Displaying a photo of the hideous animal, Holovaty –the big brain behind ChicagoCrime.org and the Python framework Django— says there are loads of data in the ugly dog image. Who/what is the subject? Who took the photo? Where was it taken? When was it taken? What kind of camera was used? What colors are in the photos?
So how can that image, if tagged with metadata, give your site a big advantage? A good example is Flickr, which allows users to search photos by all sorts of non-traditional criteria. The result is a site that is stickier and allows a high degree of browsability, a trait that users nowadays are beginning to view as essential, Holovaty said.
News organizations have reporters attending city council meetings, high school sports games and covering local crimes — something Google doesn’t or can’t do. But rather than just having reporters gather facts and fuse them into a “blob” that is unreadable by machines (aka, a news story), Holovaty wants to also see news organizations compiling that information into a database format that can be easily browsed by users.

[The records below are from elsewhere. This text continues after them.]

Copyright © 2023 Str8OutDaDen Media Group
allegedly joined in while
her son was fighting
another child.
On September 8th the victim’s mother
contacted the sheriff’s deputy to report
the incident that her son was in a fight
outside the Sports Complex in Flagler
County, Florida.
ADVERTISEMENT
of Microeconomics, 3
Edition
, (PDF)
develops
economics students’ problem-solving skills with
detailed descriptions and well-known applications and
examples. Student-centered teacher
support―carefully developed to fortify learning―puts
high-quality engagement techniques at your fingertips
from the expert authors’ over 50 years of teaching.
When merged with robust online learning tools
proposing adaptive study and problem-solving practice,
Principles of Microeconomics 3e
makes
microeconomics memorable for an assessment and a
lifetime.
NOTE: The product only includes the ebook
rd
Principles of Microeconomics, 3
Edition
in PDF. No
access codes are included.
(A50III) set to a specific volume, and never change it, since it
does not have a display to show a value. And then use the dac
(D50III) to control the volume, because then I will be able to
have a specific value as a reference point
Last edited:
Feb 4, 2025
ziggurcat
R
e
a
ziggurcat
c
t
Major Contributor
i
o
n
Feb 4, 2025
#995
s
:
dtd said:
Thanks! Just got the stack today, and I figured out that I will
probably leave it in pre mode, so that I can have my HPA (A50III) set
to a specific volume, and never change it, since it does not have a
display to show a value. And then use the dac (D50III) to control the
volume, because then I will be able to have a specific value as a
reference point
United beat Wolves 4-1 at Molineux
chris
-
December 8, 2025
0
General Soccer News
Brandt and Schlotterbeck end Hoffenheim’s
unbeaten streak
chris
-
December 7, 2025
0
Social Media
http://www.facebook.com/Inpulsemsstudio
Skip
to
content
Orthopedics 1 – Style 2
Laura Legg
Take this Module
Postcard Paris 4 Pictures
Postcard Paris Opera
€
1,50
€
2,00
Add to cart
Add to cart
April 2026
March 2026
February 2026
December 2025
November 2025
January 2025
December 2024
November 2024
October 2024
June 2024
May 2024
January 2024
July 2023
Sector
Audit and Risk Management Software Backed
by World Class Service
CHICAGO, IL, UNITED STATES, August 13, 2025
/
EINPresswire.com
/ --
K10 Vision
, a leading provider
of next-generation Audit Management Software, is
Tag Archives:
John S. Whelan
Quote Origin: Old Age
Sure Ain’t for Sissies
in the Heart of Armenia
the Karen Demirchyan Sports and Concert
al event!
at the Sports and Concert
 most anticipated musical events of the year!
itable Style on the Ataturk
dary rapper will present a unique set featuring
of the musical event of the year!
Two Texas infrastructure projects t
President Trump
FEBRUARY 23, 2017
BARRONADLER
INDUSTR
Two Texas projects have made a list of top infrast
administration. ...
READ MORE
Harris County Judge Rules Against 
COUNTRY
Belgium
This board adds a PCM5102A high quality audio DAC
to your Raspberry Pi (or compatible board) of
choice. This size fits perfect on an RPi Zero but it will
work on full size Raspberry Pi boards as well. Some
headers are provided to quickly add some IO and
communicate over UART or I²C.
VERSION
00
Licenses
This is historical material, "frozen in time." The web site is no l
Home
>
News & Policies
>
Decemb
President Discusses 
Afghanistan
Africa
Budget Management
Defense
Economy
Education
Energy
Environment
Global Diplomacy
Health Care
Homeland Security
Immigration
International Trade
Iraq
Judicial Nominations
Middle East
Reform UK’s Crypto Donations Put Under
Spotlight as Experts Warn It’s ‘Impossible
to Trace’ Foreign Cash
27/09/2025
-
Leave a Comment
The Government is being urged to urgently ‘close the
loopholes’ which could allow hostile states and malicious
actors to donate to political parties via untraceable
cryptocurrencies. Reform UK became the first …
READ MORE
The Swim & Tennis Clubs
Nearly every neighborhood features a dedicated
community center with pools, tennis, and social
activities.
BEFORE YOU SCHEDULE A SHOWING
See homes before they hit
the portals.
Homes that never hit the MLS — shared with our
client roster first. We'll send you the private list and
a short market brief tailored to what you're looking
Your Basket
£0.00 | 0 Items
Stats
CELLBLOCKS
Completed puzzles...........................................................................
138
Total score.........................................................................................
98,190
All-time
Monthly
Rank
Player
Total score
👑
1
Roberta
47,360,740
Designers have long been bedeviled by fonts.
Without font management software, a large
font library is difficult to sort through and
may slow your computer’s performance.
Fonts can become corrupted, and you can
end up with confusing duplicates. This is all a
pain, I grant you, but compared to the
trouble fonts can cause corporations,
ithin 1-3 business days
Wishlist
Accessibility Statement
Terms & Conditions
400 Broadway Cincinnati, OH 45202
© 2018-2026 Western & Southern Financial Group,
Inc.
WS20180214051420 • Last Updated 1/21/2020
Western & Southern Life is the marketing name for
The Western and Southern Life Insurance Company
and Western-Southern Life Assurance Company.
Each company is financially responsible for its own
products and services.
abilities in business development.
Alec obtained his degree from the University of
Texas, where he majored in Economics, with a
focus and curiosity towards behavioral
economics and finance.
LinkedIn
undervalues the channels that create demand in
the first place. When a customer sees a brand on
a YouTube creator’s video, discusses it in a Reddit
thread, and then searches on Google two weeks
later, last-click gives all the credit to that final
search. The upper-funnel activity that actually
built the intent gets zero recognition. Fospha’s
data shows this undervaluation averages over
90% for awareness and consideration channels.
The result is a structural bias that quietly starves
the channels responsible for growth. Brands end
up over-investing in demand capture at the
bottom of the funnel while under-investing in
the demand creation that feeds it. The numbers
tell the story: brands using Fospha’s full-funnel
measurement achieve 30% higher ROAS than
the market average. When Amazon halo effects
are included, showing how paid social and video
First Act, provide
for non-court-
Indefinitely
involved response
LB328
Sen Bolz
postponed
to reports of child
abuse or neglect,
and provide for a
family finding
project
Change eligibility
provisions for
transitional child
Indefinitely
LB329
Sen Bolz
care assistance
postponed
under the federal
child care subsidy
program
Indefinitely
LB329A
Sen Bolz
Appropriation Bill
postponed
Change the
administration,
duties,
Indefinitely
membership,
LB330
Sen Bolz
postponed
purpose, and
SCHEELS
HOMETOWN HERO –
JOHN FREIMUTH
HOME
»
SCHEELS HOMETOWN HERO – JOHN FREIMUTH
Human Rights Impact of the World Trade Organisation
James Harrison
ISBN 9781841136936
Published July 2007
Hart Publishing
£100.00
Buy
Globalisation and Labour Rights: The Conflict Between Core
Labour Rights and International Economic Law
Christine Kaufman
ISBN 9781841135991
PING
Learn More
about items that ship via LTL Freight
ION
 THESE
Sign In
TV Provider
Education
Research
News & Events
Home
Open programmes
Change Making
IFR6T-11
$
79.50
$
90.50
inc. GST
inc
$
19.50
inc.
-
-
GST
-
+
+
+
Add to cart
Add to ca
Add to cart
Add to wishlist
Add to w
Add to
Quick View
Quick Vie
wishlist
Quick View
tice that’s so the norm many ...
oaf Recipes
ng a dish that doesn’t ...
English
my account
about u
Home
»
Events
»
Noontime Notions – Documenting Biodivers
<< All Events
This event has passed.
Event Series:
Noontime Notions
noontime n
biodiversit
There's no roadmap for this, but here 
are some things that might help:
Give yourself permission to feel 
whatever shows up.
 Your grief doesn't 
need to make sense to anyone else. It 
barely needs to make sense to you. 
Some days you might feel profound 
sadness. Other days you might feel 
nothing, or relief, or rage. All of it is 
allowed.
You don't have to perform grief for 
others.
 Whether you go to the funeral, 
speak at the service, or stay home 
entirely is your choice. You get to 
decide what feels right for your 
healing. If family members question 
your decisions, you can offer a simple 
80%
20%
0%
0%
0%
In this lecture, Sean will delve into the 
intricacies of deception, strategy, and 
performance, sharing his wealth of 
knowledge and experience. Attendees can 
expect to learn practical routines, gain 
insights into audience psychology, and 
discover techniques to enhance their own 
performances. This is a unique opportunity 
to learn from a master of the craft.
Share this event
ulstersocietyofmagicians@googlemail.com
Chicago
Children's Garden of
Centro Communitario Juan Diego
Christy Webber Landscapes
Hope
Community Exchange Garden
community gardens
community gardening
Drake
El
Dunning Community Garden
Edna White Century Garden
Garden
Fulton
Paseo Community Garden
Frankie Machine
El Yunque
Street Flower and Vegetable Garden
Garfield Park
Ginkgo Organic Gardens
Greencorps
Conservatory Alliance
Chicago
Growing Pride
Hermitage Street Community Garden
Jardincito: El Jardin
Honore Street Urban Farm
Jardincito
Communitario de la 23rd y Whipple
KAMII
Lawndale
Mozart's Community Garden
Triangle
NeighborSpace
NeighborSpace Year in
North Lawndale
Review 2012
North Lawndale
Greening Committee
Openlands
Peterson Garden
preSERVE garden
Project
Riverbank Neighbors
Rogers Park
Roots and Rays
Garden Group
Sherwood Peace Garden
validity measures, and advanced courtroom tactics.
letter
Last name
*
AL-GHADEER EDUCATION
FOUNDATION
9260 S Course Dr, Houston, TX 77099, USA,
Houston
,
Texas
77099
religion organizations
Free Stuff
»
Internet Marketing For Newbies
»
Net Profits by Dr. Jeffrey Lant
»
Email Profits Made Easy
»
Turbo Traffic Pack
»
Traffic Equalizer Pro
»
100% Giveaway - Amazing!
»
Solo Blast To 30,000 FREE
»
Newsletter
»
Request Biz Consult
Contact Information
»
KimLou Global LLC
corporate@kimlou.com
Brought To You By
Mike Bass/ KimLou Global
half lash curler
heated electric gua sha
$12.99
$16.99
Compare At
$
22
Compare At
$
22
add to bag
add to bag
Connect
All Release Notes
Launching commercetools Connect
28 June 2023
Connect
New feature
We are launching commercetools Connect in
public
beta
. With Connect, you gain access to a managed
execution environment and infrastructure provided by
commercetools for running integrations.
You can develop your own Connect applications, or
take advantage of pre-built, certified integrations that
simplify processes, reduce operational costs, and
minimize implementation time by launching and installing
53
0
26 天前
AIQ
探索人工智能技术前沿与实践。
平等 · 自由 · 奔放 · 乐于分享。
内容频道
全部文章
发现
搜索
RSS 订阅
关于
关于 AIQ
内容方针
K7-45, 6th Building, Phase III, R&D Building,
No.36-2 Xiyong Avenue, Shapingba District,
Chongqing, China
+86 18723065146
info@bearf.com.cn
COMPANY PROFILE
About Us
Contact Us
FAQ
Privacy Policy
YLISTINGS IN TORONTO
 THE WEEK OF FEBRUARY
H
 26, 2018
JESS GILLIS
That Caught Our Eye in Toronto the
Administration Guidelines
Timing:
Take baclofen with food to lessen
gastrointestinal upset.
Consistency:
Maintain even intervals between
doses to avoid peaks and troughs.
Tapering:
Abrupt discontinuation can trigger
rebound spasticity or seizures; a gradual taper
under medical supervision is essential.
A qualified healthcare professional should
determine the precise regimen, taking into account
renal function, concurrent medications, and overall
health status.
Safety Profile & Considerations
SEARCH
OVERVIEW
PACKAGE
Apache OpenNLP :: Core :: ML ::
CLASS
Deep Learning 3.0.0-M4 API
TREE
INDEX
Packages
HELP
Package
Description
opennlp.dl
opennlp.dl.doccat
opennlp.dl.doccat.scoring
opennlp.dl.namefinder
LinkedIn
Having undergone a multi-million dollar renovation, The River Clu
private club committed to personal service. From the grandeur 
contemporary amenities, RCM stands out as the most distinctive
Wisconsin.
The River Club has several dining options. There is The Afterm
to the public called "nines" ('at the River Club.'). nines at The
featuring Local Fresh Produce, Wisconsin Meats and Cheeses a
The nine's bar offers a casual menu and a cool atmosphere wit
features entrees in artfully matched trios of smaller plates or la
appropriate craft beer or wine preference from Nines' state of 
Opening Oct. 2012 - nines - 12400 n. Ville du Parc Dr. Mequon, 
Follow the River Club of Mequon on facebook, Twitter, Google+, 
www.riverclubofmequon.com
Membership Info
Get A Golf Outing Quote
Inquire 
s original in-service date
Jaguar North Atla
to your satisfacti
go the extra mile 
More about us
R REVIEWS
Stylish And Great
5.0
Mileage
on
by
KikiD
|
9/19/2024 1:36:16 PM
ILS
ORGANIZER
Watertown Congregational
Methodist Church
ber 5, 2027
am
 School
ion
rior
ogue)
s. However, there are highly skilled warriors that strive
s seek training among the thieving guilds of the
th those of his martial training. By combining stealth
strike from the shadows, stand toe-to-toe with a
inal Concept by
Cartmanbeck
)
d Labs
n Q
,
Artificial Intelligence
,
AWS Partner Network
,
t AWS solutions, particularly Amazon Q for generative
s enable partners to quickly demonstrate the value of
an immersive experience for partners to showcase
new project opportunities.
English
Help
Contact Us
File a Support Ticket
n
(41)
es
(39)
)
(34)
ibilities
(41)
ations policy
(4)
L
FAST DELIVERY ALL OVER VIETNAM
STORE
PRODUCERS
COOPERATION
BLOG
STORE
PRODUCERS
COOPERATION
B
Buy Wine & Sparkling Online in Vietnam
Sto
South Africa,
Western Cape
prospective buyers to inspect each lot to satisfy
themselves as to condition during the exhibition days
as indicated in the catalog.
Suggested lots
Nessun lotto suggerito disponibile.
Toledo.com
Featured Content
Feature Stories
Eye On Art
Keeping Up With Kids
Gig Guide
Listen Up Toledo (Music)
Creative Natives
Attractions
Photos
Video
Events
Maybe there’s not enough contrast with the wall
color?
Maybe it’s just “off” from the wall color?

“We have all those killer advantages, but the tragedy is that we haven’t actually leveraged the information we collect,” Holovaty said.
How to get started
Being that crime databases are all the rage these days –no thanks to Holovaty– here is a set of processes and tips to get one rolling:
-Analyze the raw data you get from the police department.
-List the data’s fields (Date, time, crime type, address, etc.)
-Identify the key concepts. If a user clicks on a field, is it useful to that user to see the data sorted by that criteria? For instance, browsing by date ishelpful, but case numbers are unique and not really browseable.
-Make list pages with multiple records that are browseable by a certain criteria.
-Then, make detail pages for individual crimes.
-Every piece of information needs to have a permalink. Linkability/bookmarkability is critical, not just for users but also for search engines. “Your Google juice will go up,” Holovaty said.